SEC. 280. (b)(1) Within one year after the expiration of the period of limitation for assessment against the taxpayer; or

(2) If the period of limitation for assessment against the taxpayer expired before the enactment of this Act but assessment against the taxpayer was made within such period, - then within six years after the making of such assessment against the taxpayer, but in no case later than one year after the enactment of this Act.

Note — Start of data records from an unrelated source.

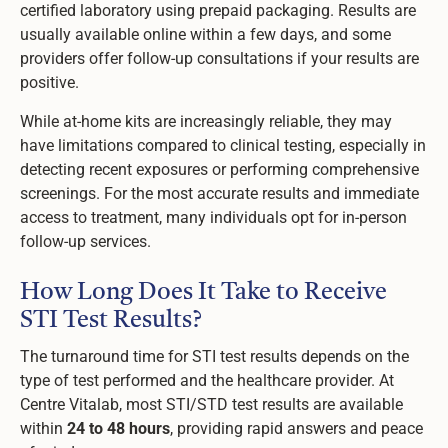
certified laboratory using prepaid packaging. Results are
usually available online within a few days, and some
providers offer follow-up consultations if your results are
positive.
While at-home kits are increasingly reliable, they may
have limitations compared to clinical testing, especially in
detecting recent exposures or performing comprehensive
screenings. For the most accurate results and immediate
access to treatment, many individuals opt for in-person
follow-up services.
How Long Does It Take to Receive
STI Test Results?
The turnaround time for STI test results depends on the
type of test performed and the healthcare provider. At
Centre Vitalab, most STI/STD test results are available
within
24 to 48 hours
, providing rapid answers and peace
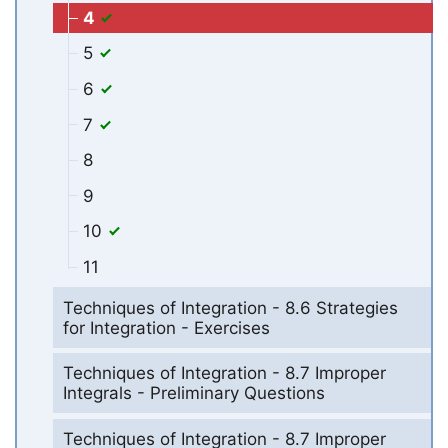
4
5
6
7
8
9
10
11
Techniques of Integration - 8.6 Strategies
for Integration - Exercises
Techniques of Integration - 8.7 Improper
Integrals - Preliminary Questions
Techniques of Integration - 8.7 Improper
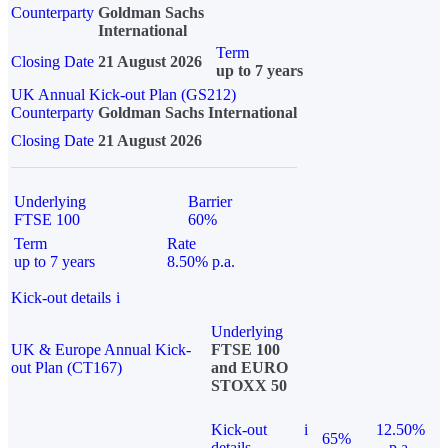
Counterparty
Goldman Sachs
International
Term
Closing Date
21 August 2026
up to 7 years
UK Annual Kick-out Plan (GS212)
Counterparty
Goldman Sachs International
Closing Date
21 August 2026
Underlying
Barrier
FTSE 100
60%
Term
Rate
up to 7 years
8.50% p.a.
Kick-out details
i
Underlying
UK & Europe Annual Kick-
FTSE 100
out Plan (CT167)
and EURO
STOXX 50
Kick-out
i
12.50%
65%
details
p.a.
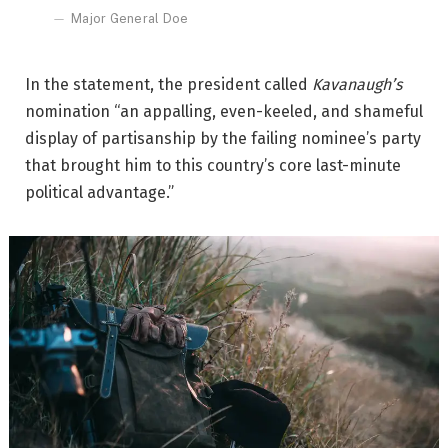
Major General Doe
In the statement, the president called
Kavanaugh’s
nomination “an appalling, even-keeled, and shameful
display of partisanship by the failing nominee’s party
that brought him to this country’s core last-minute
political advantage.”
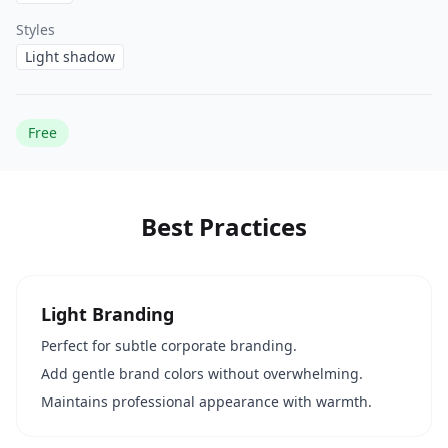
Styles
Light shadow
Free
Best Practices
Light Branding
Perfect for subtle corporate branding.
Add gentle brand colors without overwhelming.
Maintains professional appearance with warmth.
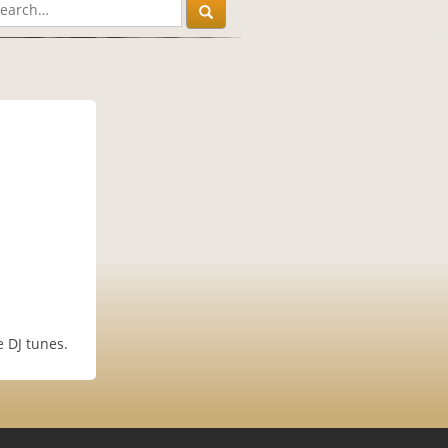
 DJ tunes.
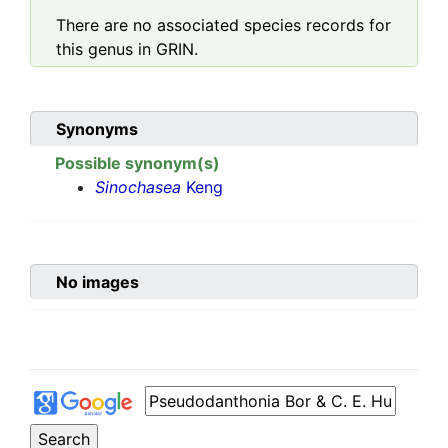
There are no associated species records for
this genus in GRIN.
Synonyms
Possible synonym(s)
Sinochasea
Keng
No images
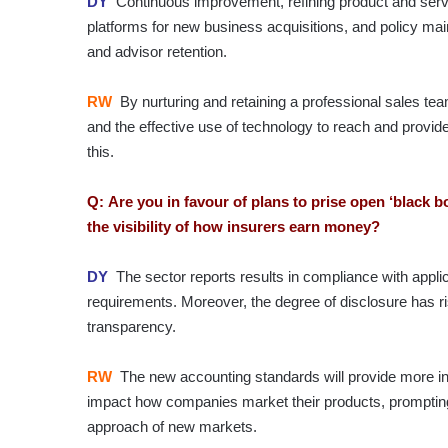
DY
Continuous improvement, refining product and servic
platforms for new business acquisitions, and policy m
and advisor retention.
RW
By nurturing and retaining a professional sales t
and the effective use of technology to reach and provi
this.
Q: Are you in favour of plans to prise open ‘black b
the visibility of how insurers earn money?
DY
The sector reports results in compliance with appli
requirements. Moreover, the degree of disclosure has r
transparency.
RW
The new accounting standards will provide more in
impact how companies market their products, prompting
approach of new markets.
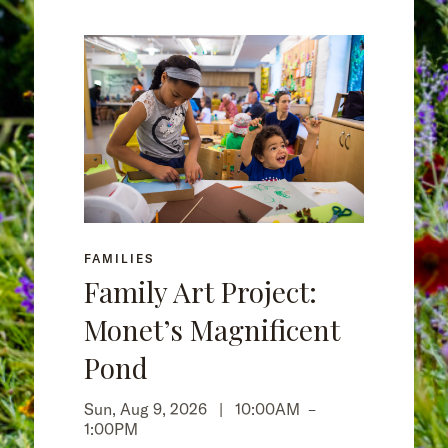
FAMILIES
Family Art Project:
Monet’s Magnificent
Pond
Sun, Aug 9, 2026 |
10:00AM
–
1:00PM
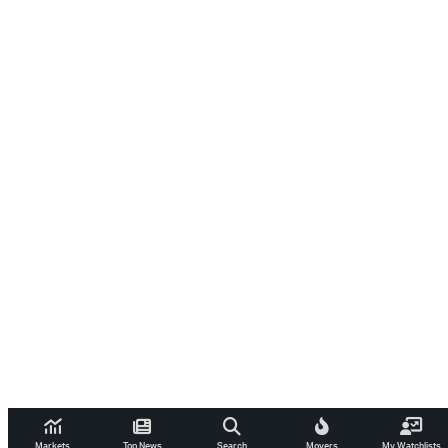
Markets
Top News
Search
Movers
My Watchlists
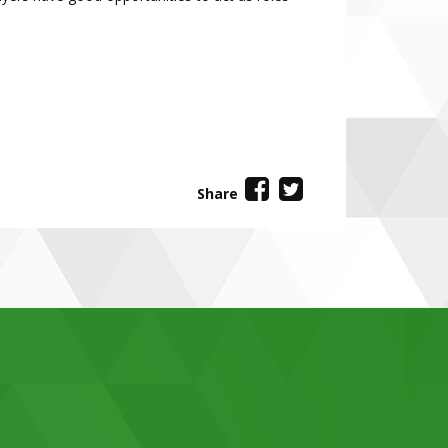
Share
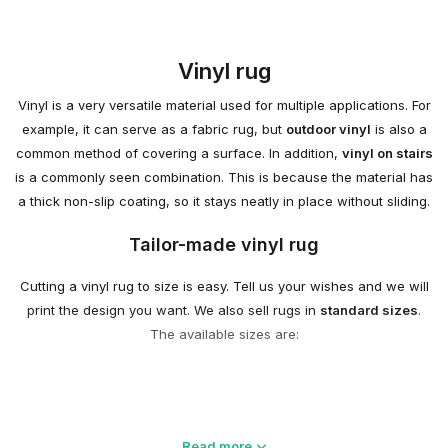
Vinyl rug
Vinyl is a very versatile material used for multiple applications. For
example, it can serve as a fabric rug, but
outdoor vinyl
is also a
common method of covering a surface. In addition,
vinyl on stairs
is a commonly seen combination. This is because the material has
a thick non-slip coating, so it stays neatly in place without sliding.
Tailor-made vinyl rug
Cutting a vinyl rug to size is easy. Tell us your wishes and we will
print the design you want. We also sell rugs in
standard sizes
.
The available sizes are:
Vinyl rug printing
Read more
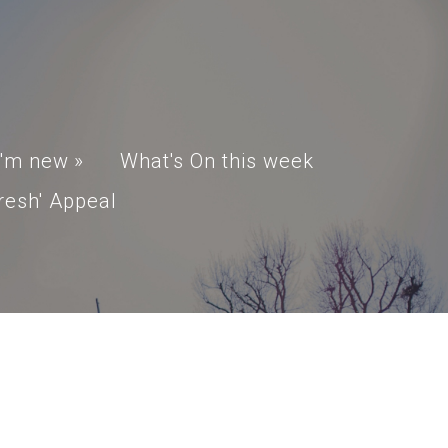
I'm new
»
What's On this week
resh' Appeal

On March 15, 1922, the taxpayer filed his return for 1921, reporting no tax due thereon. The Commissioner*1710 had four years to assess the tax against the taxpayer, which would be March 15, 1926. He therefore had, under section 280(b)(1), until March 15, 1927, that is, one year after the period allowed for assessment against the taxpayer had expired, to assess the tax against these petitioners or to send a notice of deficiency to them. The notices of deficiency mailed on March 8, 1927, were timely and the statute does not bar assessment and collection from petitioners as transferees. Since the period of limitation for assessment against the taxpayer had not expired before the passage of the 1926 Act, section 280(b)(2) is not applicable.

*51 Petitioners allege that an assessment made against the estate on January 21, 1926, was ineffective upon several grounds, but in our opinion, it is immaterial whether that assessment was made at all or not, or, if made, whether it was properly made. Section 280(c) provides as follows:

(c) For the purposes of this section, if the taxpayer is deceased, or in the case of a corporation, has terminated its existence, the period of limitation for assessment against the taxpayer shall be the period that would be in effect had the death or termination*1711 of existence not occurred.

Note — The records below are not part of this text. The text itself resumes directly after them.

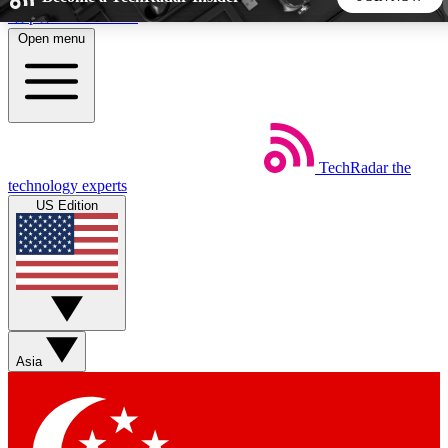
Skip to main content
Open menu
5
24/7
44K+
EXCLUSIVE PERKS
INSIDER INSIGHTS
ACTIVE MEMBERS
TechRadar
the
Weekly newsletters
Commenting a
technology experts
Get daily news, weekly deals and the
Join the conversation,
US Edition
week’s top tech stories
thoughts and get exp
BECOME A TECHRADAR INSIDER
Sign up with your email below to instantly access member
features, newsletters and exclusive Insider perks
Asia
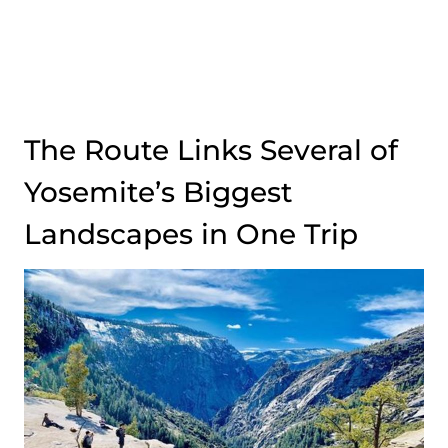
The Route Links Several of
Yosemite’s Biggest
Landscapes in One Trip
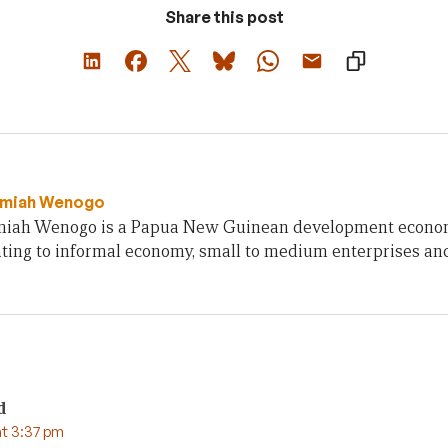
Share this post
emiah Wenogo
miah Wenogo is a Papua New Guinean development economi
ating to informal economy, small to medium enterprises and 
d
t 3:37 pm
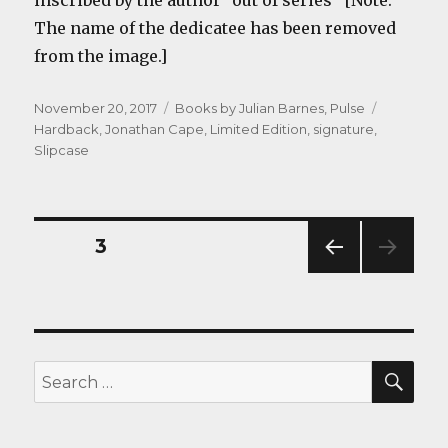
inscribed by the author “out of series” [Note:
The name of the dedicatee has been removed
from the image.]
Posted
Categories
Tags
November 20, 2017
Books by Julian Barnes
,
Pulse
on
Hardback
,
Jonathan Cape
,
Limited Edition
,
signature
,
Slipcase
Posts
PAGE
3
PREV
navigation
IOUS
PAG
E
SEA
Search
for:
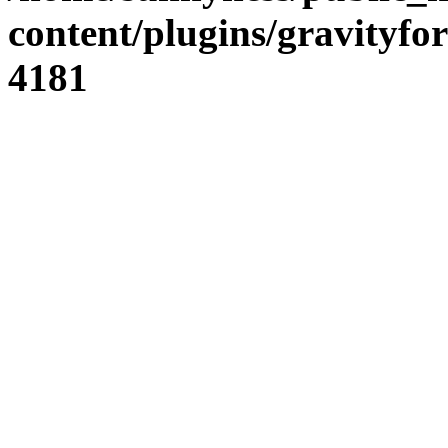
content/plugins/gravity
4181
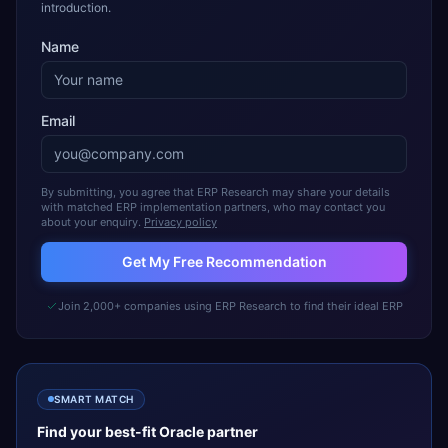
introduction.
Name
Email
By submitting, you agree that ERP Research may share your details
with matched ERP implementation partners, who may contact you
about your enquiry.
Privacy policy
Get My Free Recommendation
Join 2,000+ companies using ERP Research to find their ideal ERP
SMART MATCH
Find your best-fit
Oracle
partner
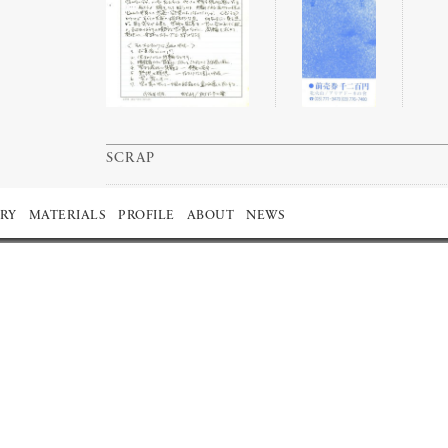
SCRAP
RY
MATERIALS
PROFILE
ABOUT
NEWS
1977
1976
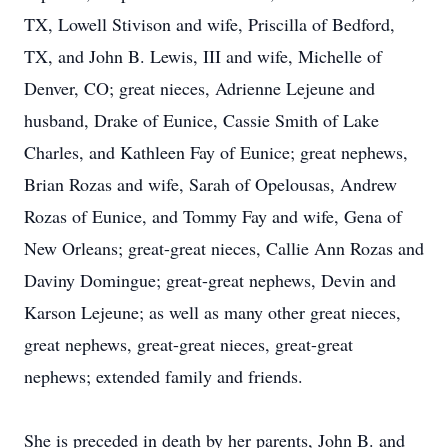
TX, Lowell Stivison and wife, Priscilla of Bedford,
TX, and John B. Lewis, III and wife, Michelle of
Denver, CO; great nieces, Adrienne Lejeune and
husband, Drake of Eunice, Cassie Smith of Lake
Charles, and Kathleen Fay of Eunice; great nephews,
Brian Rozas and wife, Sarah of Opelousas, Andrew
Rozas of Eunice, and Tommy Fay and wife, Gena of
New Orleans; great-great nieces, Callie Ann Rozas and
Daviny Domingue; great-great nephews, Devin and
Karson Lejeune; as well as many other great nieces,
great nephews, great-great nieces, great-great
nephews; extended family and friends.
She is preceded in death by her parents, John B. and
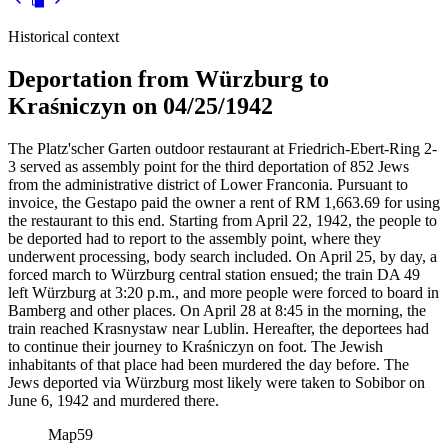
Historical context
Deportation from Würzburg to
Kraśniczyn on 04/25/1942
The Platz'scher Garten outdoor restaurant at Friedrich-Ebert-Ring 2-
3 served as assembly point for the third deportation of 852 Jews
from the administrative district of Lower Franconia. Pursuant to
invoice, the Gestapo paid the owner a rent of RM
1,663.69 for using
the restaurant to this end. Starting from April 22, 1942, the people to
be deported had to report to the assembly point, where they
underwent processing, body search included. On April 25, by day, a
forced march to Würzburg central station ensued; the train DA 49
left Würzburg at 3:20 p.m., and more people were forced to board in
Bamberg and other places. On April 28 at 8:45 in the morning, the
train reached Krasnystaw near Lublin. Hereafter, the deportees had
to continue their journey to Kraśniczyn on foot. The Jewish
inhabitants of that place had been murdered the day before. The
Jews deported via Würzburg most likely were taken to Sobibor on
June 6, 1942 and murdered there.
Map
59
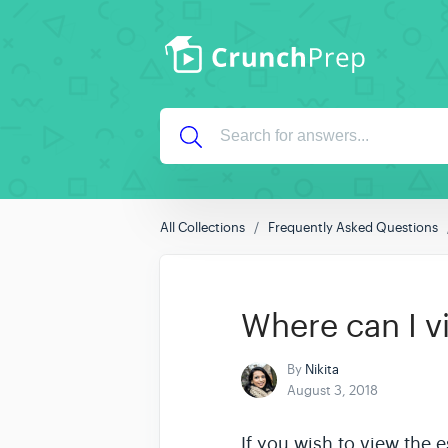
All Collections
Frequently Asked Questions
Where can I 
By
Nikita
August 3, 2018
If you wish to view the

The Commissioner had the same period to assess the tax regardless of whether the taxpayer had died. He was not required to assess against either the taxpayer or his estate in order to give him the one year after the expiration of the period of assessment against the taxpayer in which to proceed against the transferees.

The remaining issue is whether the respondent erred in disallowing the deduction of $15,000 taken by the taxpayer as a bad debt. In order to be deductible the amount must have been ascertained to be worthless and charged off during the taxable year. Since no question has been raised as to the amount being duly charged off, our discussion will be limited to the question of whether the indebtedness was ascertained to be worthless in 1921.

The indebtedness represented loans made by the taxpayer during 1915 to the Betsy Ross Candy Company, which in that year surrendered its charter and went out of business. What its financial condition was at the time it went out of business we do not know, except that it was such that the taxpayer lost his investment in its stock. Whether the corporation before dissolution was in a position to have*1712 paid any part or all of the indebtedness is not disclosed by the record. All we know is that the indebtedness was not paid, and after the dissolution and surrender of its charter of course it could not pay. The Betsy Ross Candy Manufacturing Company, which was formed about the time of the dissolution of the Betsy Ross Candy Manufacturing Company of Illinois, gave to the taxpayer its notes for the indebtedness owing to him by the dissolved corporation.

The petitioners state in their brief that the Betsy Ross Candy Manufacturing Company was under no legal obligation to pay the taxpayer for the money advanced by him to the dissolved corporation. If not, then the indebtedness became worthless in 1915 when the old corporation was dissolved. If it was liable, then there is no evidence that anything occurred in 1921 which would have warranted an ascertainment of worthlessness in that year any more than in any other year subsequent to 1915, or even subsequent to 1921. The taxpayer stated in his return that he had canceled the indebtedness and the amount was added to surplus of the corporation. If this be true *52 and there is no evidence on the question sufficient to overcome*1713 such statement by the taxpayer, then, of course, no deduction is allowable.

Since the petitioners have failed to introduce evidence sufficient to overcome the presumption of correctness of the Commissioner's determination, we think the action of the respondent in disallowing the deduction must be sustained.

Judgment will be entered under Rule 50.